O amor, como nosso Criador, não só não pode ser compreendido, como não deve sofrer das especulações daqueles que nunca o experimentaram. Porque se trata disso: sem prová-lo, melhor reduzir-se à austeridade do silêncio. Sequer as especulações devem ser legitimadas pelo excesso de explicações. O amor é sobretudo, e, reconheço, e sei o quanto isso é ousado em nossa atmosfera positivista, uma anticiência por excelência.
A prova é que posso amar, tú bens sabe, um defeito desde que seja o teu. E, em contrapartida, você pode, e sabemos que isso aconteceu entre nós, aturar e adorar, ao mesmo tempo, várias, várias não, inúmeras das minhas viscissitudes.
Escapa de fato de todo aprisionamento com o qual a razão tenta dar direção ao inexplicável.
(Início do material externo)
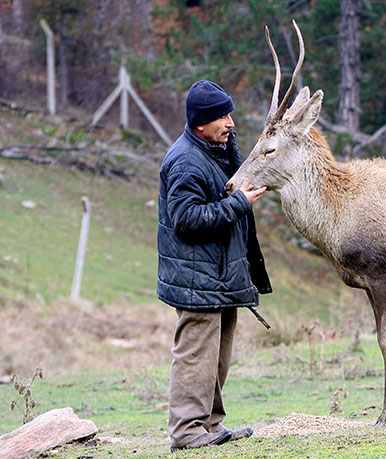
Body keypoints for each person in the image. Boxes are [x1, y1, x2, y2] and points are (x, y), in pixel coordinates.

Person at [157, 80, 272, 452]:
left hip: (220, 277)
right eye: (222, 116)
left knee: (216, 358)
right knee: (195, 357)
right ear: (200, 123)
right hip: (197, 280)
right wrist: (240, 204)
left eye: (230, 113)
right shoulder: (186, 161)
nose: (231, 122)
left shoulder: (216, 148)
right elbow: (185, 218)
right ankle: (186, 432)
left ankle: (208, 426)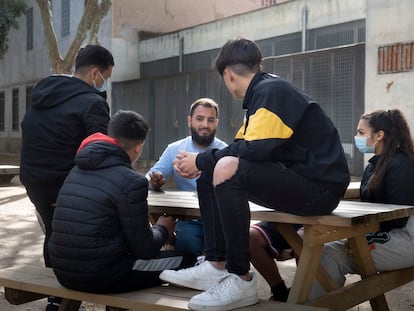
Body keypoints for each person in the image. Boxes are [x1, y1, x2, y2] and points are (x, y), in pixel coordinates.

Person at [159, 37, 350, 311]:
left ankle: (240, 277)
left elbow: (251, 151)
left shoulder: (271, 91)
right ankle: (217, 262)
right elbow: (241, 149)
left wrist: (201, 158)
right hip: (304, 183)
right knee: (215, 166)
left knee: (221, 166)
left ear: (228, 74)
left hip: (319, 190)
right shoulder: (266, 91)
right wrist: (204, 161)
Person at [48, 110, 196, 294]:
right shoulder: (132, 182)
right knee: (191, 261)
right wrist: (163, 229)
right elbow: (145, 249)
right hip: (102, 276)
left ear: (111, 135)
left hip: (63, 271)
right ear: (138, 147)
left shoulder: (77, 170)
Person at [19, 44, 114, 311]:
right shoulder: (93, 103)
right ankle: (74, 293)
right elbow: (100, 150)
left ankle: (56, 297)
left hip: (35, 180)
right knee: (89, 232)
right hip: (67, 182)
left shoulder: (44, 94)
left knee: (54, 232)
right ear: (95, 73)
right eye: (106, 76)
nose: (104, 82)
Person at [311, 109, 414, 298]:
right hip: (391, 235)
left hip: (406, 239)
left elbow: (399, 217)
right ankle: (315, 303)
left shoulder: (400, 165)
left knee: (329, 253)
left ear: (379, 135)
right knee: (324, 247)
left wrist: (359, 234)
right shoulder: (374, 166)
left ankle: (315, 304)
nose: (356, 137)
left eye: (360, 132)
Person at [146, 98, 227, 256]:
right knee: (188, 246)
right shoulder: (174, 149)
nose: (205, 124)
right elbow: (150, 177)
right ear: (189, 121)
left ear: (216, 122)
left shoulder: (225, 151)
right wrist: (155, 180)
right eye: (199, 118)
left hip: (221, 219)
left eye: (210, 120)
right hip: (189, 220)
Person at [249, 221, 302, 301]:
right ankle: (280, 292)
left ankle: (303, 291)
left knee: (305, 241)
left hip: (317, 219)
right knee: (249, 236)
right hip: (284, 218)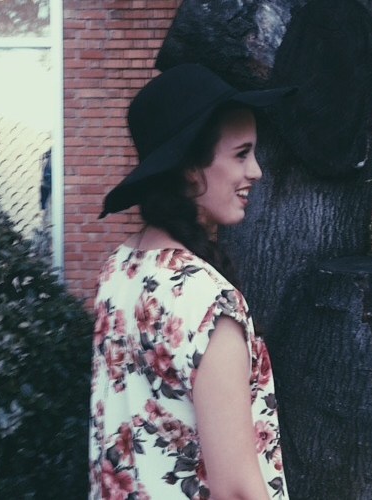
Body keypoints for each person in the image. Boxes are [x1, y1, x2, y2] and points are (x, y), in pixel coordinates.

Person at [90, 63, 294, 500]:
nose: (256, 171)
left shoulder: (120, 270)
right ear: (188, 166)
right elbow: (236, 490)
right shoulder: (208, 302)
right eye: (241, 154)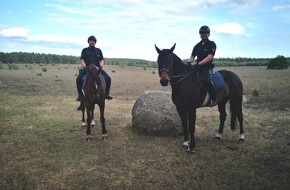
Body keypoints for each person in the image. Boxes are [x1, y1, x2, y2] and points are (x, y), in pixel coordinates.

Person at [76, 35, 113, 102]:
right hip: (87, 69)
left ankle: (107, 94)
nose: (92, 42)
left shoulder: (98, 50)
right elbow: (82, 60)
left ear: (95, 42)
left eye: (93, 41)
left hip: (97, 69)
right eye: (90, 41)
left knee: (108, 78)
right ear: (88, 42)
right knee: (78, 79)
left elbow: (101, 60)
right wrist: (85, 67)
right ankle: (80, 95)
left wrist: (101, 67)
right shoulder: (84, 50)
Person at [187, 25, 217, 107]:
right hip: (197, 68)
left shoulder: (211, 44)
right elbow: (192, 56)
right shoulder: (197, 46)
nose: (204, 34)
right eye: (202, 33)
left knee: (207, 80)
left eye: (205, 33)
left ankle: (213, 99)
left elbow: (210, 57)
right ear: (200, 34)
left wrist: (198, 64)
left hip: (207, 68)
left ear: (208, 34)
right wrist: (188, 63)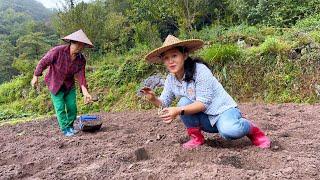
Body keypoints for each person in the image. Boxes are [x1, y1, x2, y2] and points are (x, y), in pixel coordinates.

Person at [141, 35, 271, 149]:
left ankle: (251, 129)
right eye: (166, 58)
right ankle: (196, 138)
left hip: (222, 111)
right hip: (206, 119)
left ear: (184, 55)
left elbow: (203, 104)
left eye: (174, 55)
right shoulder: (170, 79)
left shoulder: (200, 70)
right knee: (183, 102)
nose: (170, 61)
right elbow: (164, 104)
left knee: (229, 131)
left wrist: (177, 110)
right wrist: (153, 99)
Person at [31, 29, 93, 137]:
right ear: (72, 43)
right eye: (78, 45)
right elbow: (43, 62)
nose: (80, 48)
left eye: (82, 46)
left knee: (72, 107)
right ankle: (65, 128)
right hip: (55, 83)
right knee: (60, 107)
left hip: (69, 85)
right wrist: (36, 76)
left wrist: (86, 93)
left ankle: (70, 126)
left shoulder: (81, 60)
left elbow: (81, 76)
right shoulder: (57, 51)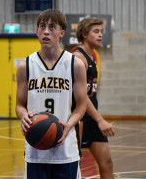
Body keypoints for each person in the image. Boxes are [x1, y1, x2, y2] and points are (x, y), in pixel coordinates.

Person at [16, 9, 87, 179]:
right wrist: (24, 115)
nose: (46, 31)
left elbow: (82, 105)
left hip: (66, 150)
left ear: (62, 33)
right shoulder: (25, 66)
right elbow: (19, 104)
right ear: (37, 32)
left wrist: (69, 124)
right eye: (42, 26)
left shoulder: (75, 65)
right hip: (35, 151)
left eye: (52, 27)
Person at [72, 18, 115, 179]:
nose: (100, 35)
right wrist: (100, 120)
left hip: (92, 117)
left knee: (107, 162)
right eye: (96, 31)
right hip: (78, 119)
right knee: (73, 168)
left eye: (101, 32)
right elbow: (81, 95)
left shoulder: (93, 56)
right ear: (84, 34)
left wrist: (96, 118)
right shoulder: (78, 57)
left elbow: (90, 92)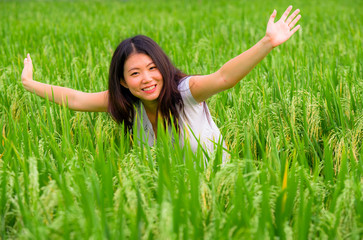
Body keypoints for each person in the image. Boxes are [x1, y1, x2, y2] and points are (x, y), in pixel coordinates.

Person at [21, 6, 301, 157]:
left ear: (163, 68)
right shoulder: (129, 103)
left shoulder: (185, 92)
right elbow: (76, 99)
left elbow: (224, 77)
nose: (147, 79)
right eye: (135, 73)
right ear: (122, 81)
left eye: (153, 68)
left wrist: (267, 43)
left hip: (218, 193)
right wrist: (30, 83)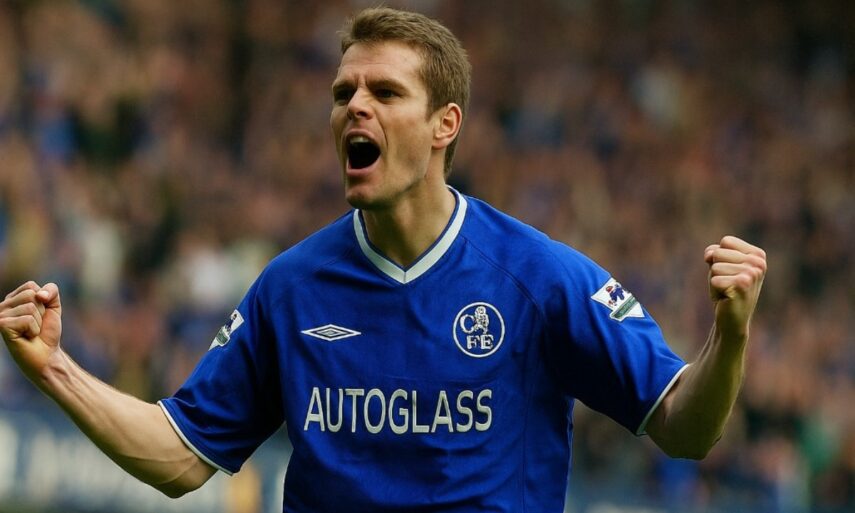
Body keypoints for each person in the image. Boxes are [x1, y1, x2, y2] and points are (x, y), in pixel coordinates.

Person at [0, 7, 766, 512]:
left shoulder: (539, 278)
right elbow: (182, 455)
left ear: (443, 124)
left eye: (385, 92)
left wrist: (728, 335)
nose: (354, 107)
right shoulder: (290, 288)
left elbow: (684, 428)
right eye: (343, 93)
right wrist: (54, 369)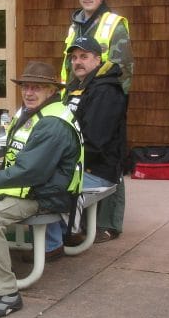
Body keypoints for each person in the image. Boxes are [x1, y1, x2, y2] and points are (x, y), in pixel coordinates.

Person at [0, 61, 83, 318]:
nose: (29, 93)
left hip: (48, 194)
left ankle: (6, 293)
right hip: (32, 186)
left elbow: (32, 171)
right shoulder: (32, 113)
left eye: (37, 88)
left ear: (51, 90)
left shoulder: (53, 123)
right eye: (26, 87)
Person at [60, 0, 133, 242]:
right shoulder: (75, 24)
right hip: (76, 92)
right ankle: (75, 223)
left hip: (105, 94)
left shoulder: (113, 23)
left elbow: (124, 64)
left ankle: (109, 223)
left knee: (107, 153)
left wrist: (114, 99)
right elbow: (70, 62)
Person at [45, 36, 127, 251]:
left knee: (44, 182)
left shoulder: (106, 91)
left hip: (96, 169)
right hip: (76, 163)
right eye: (74, 58)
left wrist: (57, 159)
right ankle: (53, 234)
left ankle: (55, 242)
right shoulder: (77, 86)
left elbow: (95, 142)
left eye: (84, 56)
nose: (77, 62)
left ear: (97, 60)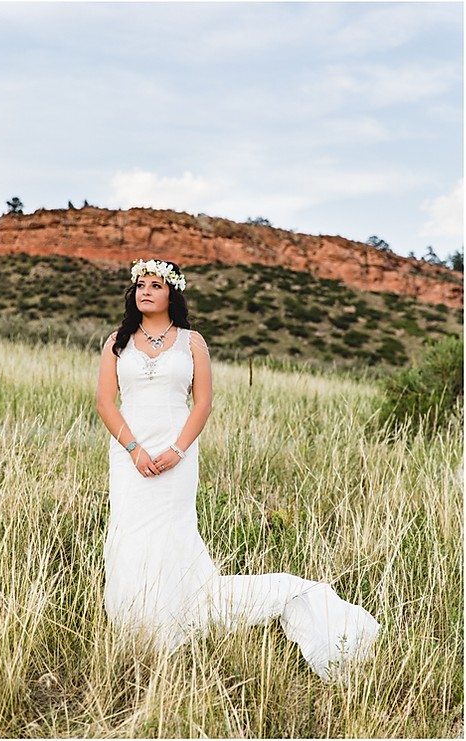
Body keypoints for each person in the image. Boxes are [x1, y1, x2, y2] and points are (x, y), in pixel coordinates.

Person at [96, 259, 380, 681]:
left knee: (172, 531)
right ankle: (135, 624)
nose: (146, 292)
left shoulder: (192, 342)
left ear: (172, 292)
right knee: (130, 530)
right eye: (140, 285)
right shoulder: (116, 342)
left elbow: (203, 403)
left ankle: (175, 617)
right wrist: (134, 449)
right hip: (129, 454)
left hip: (177, 454)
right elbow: (105, 402)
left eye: (155, 285)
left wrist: (176, 450)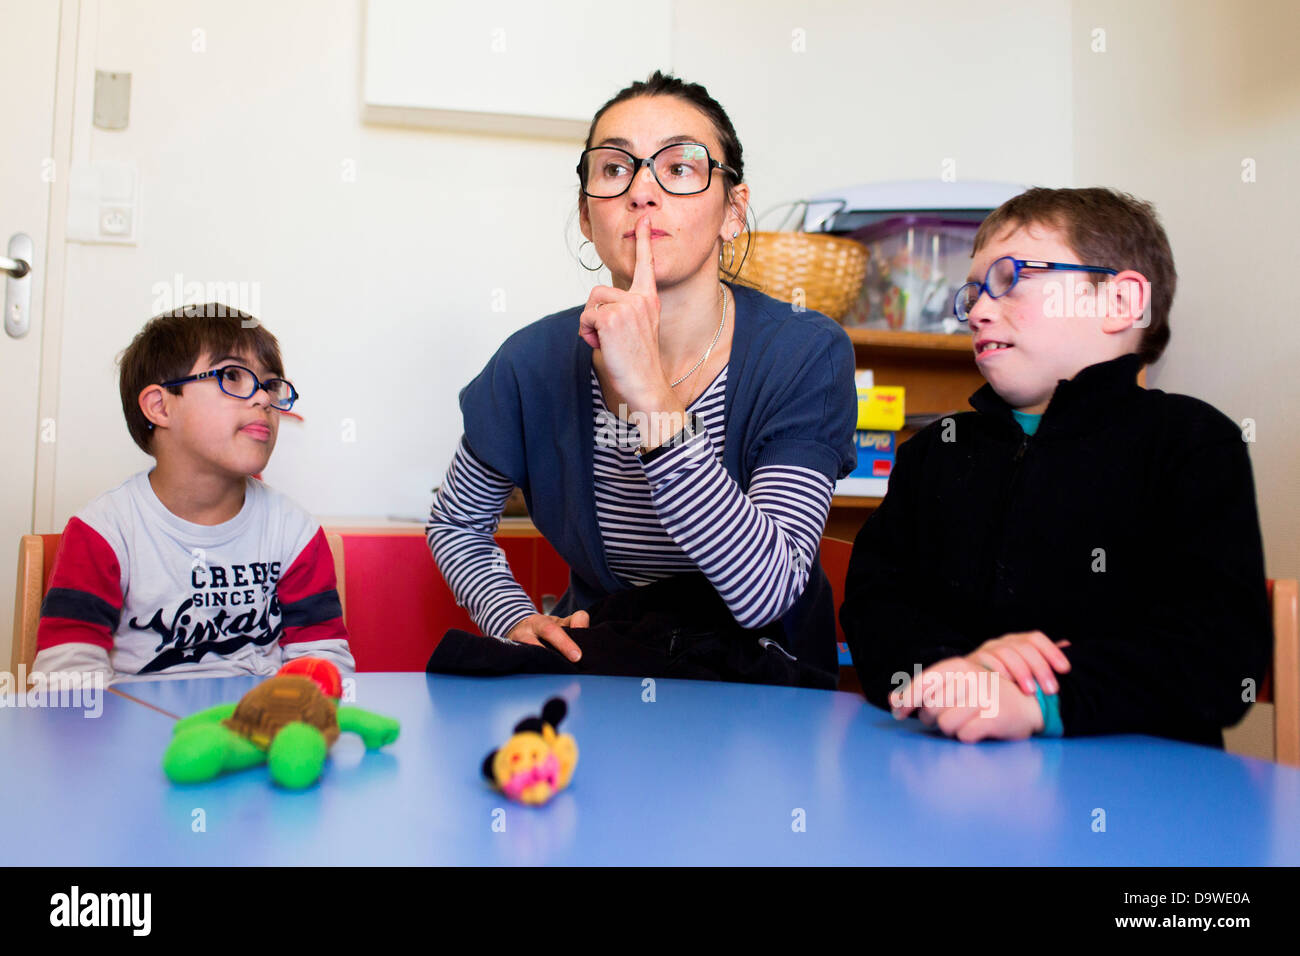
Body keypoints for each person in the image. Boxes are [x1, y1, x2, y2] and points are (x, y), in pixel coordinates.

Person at [426, 71, 857, 685]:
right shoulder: (532, 362)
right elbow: (455, 523)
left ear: (733, 211)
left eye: (680, 168)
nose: (643, 191)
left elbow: (766, 593)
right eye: (614, 169)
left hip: (764, 674)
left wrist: (650, 398)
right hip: (609, 665)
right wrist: (513, 616)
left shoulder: (805, 353)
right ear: (586, 214)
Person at [840, 186, 1271, 746]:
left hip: (1141, 794)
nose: (977, 311)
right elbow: (878, 606)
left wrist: (1037, 697)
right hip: (947, 770)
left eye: (1009, 279)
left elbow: (1219, 654)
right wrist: (949, 672)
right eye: (971, 293)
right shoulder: (933, 452)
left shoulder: (1192, 442)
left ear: (1119, 303)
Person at [30, 304, 355, 684]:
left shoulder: (295, 532)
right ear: (160, 406)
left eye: (270, 385)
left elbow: (323, 661)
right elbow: (66, 676)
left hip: (260, 732)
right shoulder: (104, 531)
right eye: (232, 375)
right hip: (135, 737)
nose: (264, 400)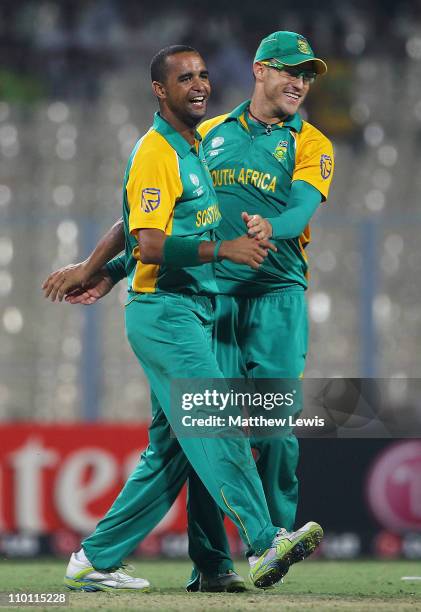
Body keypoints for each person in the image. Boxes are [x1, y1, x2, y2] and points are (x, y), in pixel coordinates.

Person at [47, 43, 324, 593]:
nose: (199, 85)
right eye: (184, 78)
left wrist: (101, 269)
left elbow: (144, 223)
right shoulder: (159, 151)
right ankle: (266, 539)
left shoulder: (193, 146)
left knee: (172, 450)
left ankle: (95, 558)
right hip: (169, 312)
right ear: (160, 90)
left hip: (196, 309)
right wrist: (219, 254)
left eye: (202, 75)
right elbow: (149, 238)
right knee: (217, 416)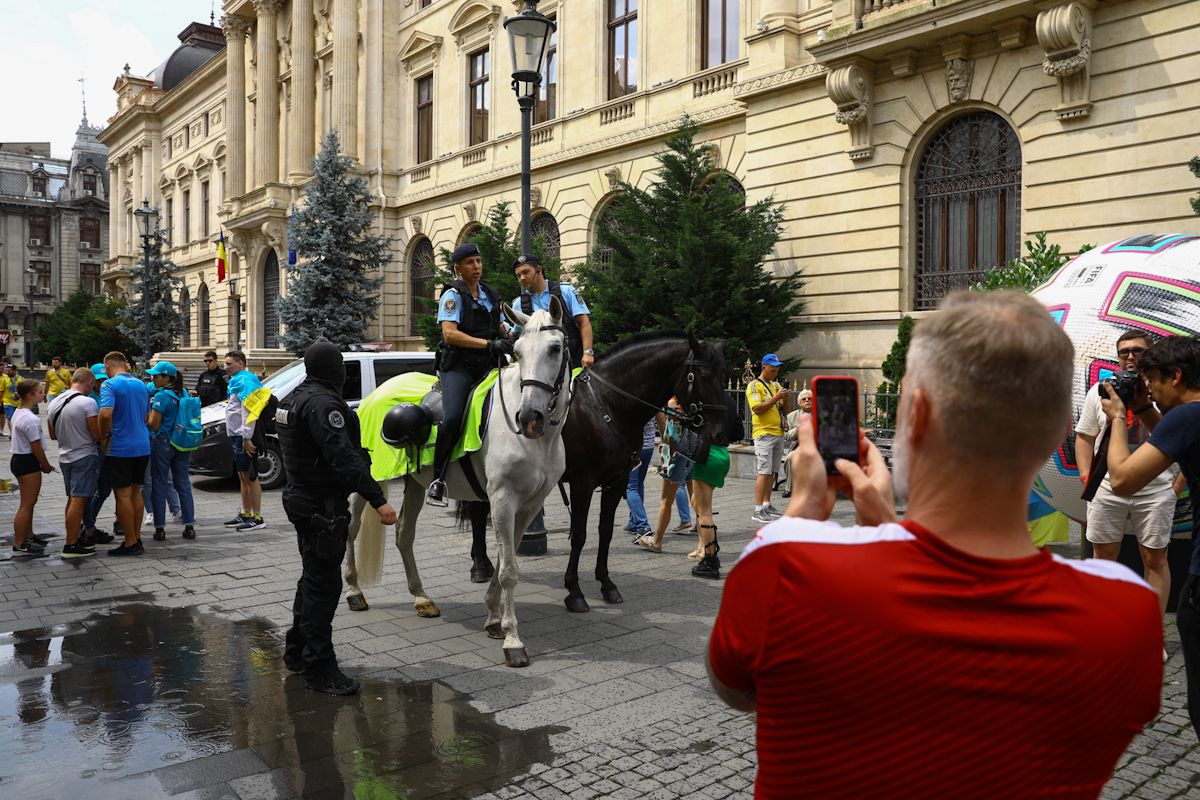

É, valha-me, é como D-us. (não, agora não é erro tipográfico, coro só de lembrar do problema nas "Poesias Completas", destarte grafo assim mesmo)
O sentido, se é que ele ainda subsiste um átimo dele vendo o que se passa em nossos arredores, incluindo País e Instituições, é o mesmo de sempre, como Sócrates muito bem prenunciou meio milênio antes da era civil.
Não mudamos nada, somos os mesmos, e algum filósofo do futuro há de enunciar isso.
Nunca esquecerei da nossa penúltima conversa naquela que era a Jerusalém do Rio de Janeiro, já adianto -- a última nunca acontecerá -- jamais teremos nada que seja último, e sei, que com esta máxima você concordará.
'Você nunca vai parar de acumular tantos livros? Nunca vai parar de escrever?' Tu me perguntaste.
'Este poder eu não tenho.' Eu me resignei a contestar.
'E por que querido Assis?'
'Por um único motivo, oh amada! Um único. Quando se trata das outras linhas, quando se trata de literatura, assim como ocorre com a esperança, os términos são sempre inacabados.'
Seu,
Machado de .Assis.
*Premonição ou não, Machado de Assis morreria exatamente um ano depois desta carta.